TASK DESCRIPTION
The records that follow should be copied out exactly, pictures excluded.

Collected data entries

Segment Open

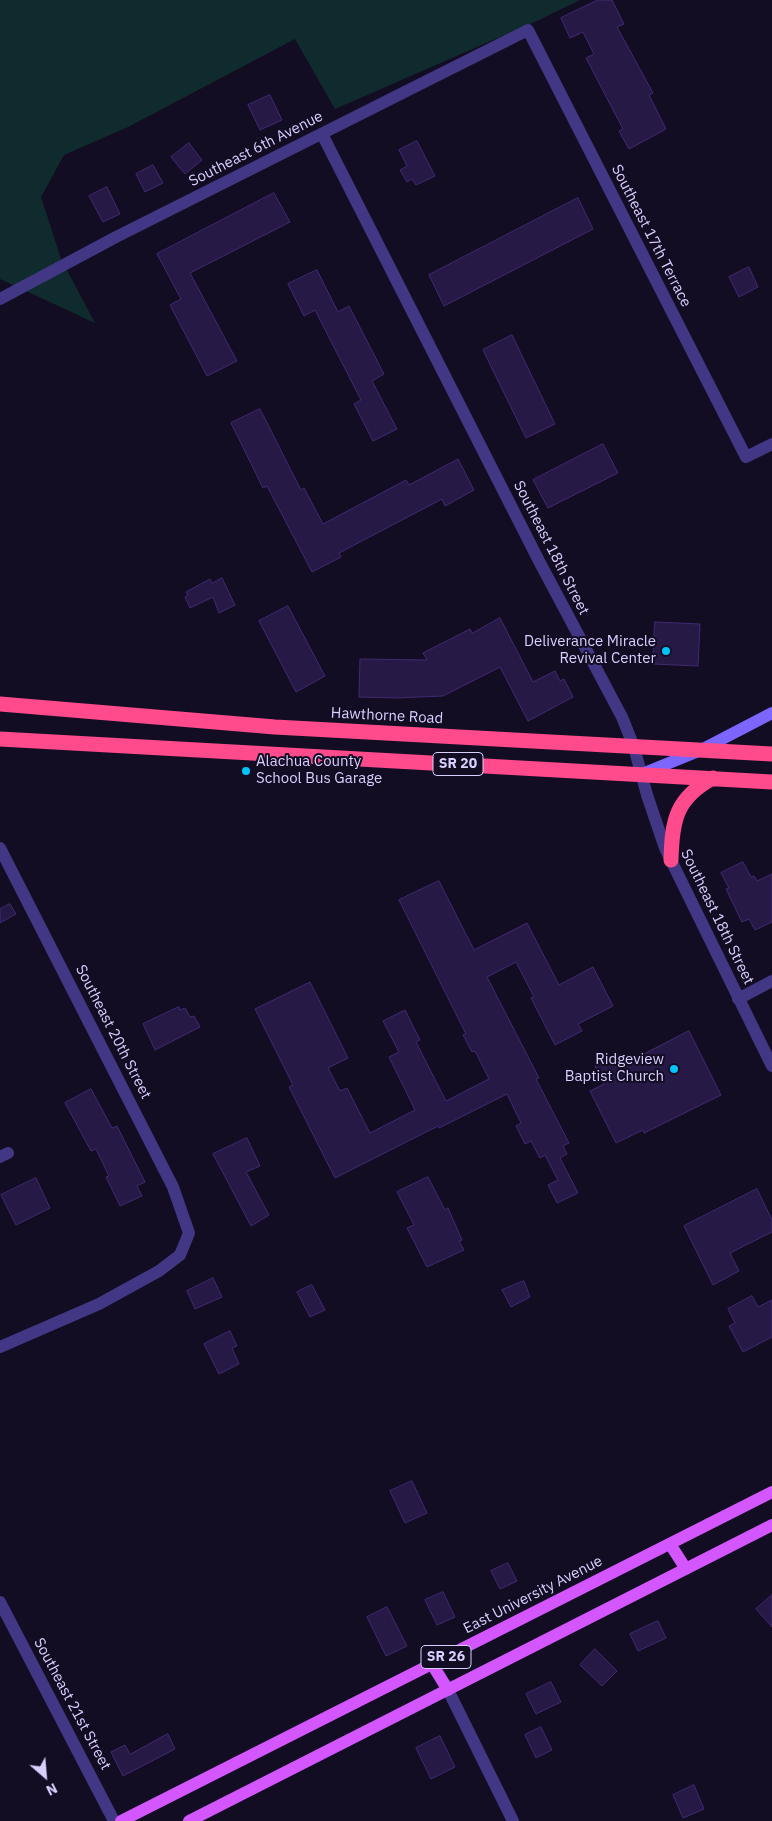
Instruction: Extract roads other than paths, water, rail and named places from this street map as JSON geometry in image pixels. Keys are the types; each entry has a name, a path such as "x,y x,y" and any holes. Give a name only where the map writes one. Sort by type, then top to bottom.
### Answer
{"highway":[{"name":"Hawthorne Road","path":"0,704 275,727 772,754"},
{"name":"SR 20","path":"0,739 772,782"},
{"path":"671,860 673,833 678,811 689,794 713,778"}],"main road":[{"name":"East University Avenue","path":"120,1821 772,1492"},
{"name":"SR 26","path":"189,1821 772,1525"},
{"path":"670,1544 686,1569"},
{"path":"432,1664 448,1690"}],"street":[{"name":"Southeast 6th Avenue","path":"0,299 125,233 528,30"},
{"name":"Southeast 17th Terrace","path":"528,30 746,457 772,444"},
{"name":"Southeast 18th Street","path":"322,134 539,561 622,717 634,747 660,835 772,1066"},
{"path":"642,774 701,750 772,713"},
{"name":"Southeast 20th Street","path":"0,848 169,1178 189,1234 180,1256 159,1271 99,1304 0,1347"},
{"path":"738,999 772,982"},
{"name":"Southeast 21st Street","path":"0,1602 114,1821"},
{"path":"448,1690 513,1821"}],"place":[{"name":"Deliverance Miracle Revival Center","path":"666,651"},
{"name":"Alachua County School Bus Garage","path":"246,771"},
{"name":"Ridgeview Baptist Church","path":"674,1069"}]}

Segment Closed

RESPONSE AREA
Instruction: Extract roads other than paths, water, rail and named places from this street map as JSON geometry in image pixels. Keys are the types; each entry has a name, a path such as "x,y x,y" and any holes. Give a name only where the map writes one. Sort by type, then top to bottom.
### Answer
{"highway":[{"name":"Hawthorne Road","path":"0,704 275,727 772,754"},
{"name":"SR 20","path":"0,739 772,782"},
{"path":"671,860 673,833 678,811 689,794 713,778"}],"main road":[{"name":"East University Avenue","path":"120,1821 772,1492"},
{"name":"SR 26","path":"189,1821 772,1525"},
{"path":"670,1544 686,1569"},
{"path":"432,1664 448,1690"}],"street":[{"name":"Southeast 6th Avenue","path":"0,299 125,233 528,30"},
{"name":"Southeast 17th Terrace","path":"528,30 746,457 772,444"},
{"name":"Southeast 18th Street","path":"322,134 539,561 622,717 634,747 660,835 772,1066"},
{"path":"642,774 701,750 772,713"},
{"name":"Southeast 20th Street","path":"0,848 169,1178 189,1234 180,1256 159,1271 99,1304 0,1347"},
{"path":"738,999 772,982"},
{"name":"Southeast 21st Street","path":"0,1602 114,1821"},
{"path":"448,1690 513,1821"}],"place":[{"name":"Deliverance Miracle Revival Center","path":"666,651"},
{"name":"Alachua County School Bus Garage","path":"246,771"},
{"name":"Ridgeview Baptist Church","path":"674,1069"}]}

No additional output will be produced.